## What you have to do:
Print every line of the listing below, starting with the line that holds "Otthon, lakberendezés" and going on through the line that holds "Életmód, egészség", both included, and print nothing else.

## Data for the task:
■ ■ ■

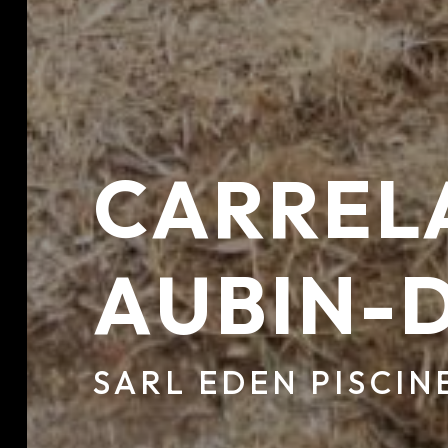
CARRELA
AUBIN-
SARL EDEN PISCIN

■ ■ ■

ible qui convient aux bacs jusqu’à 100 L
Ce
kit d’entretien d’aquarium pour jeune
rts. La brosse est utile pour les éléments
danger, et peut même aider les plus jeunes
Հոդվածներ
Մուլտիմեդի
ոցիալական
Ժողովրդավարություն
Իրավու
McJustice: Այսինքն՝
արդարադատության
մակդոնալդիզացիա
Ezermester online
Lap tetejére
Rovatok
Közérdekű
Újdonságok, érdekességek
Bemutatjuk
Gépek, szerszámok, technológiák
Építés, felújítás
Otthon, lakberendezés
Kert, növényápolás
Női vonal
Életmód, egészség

■ ■ ■

## Written response:
Otthon, lakberendezés
Kert, növényápolás
Női vonal
Életmód, egészség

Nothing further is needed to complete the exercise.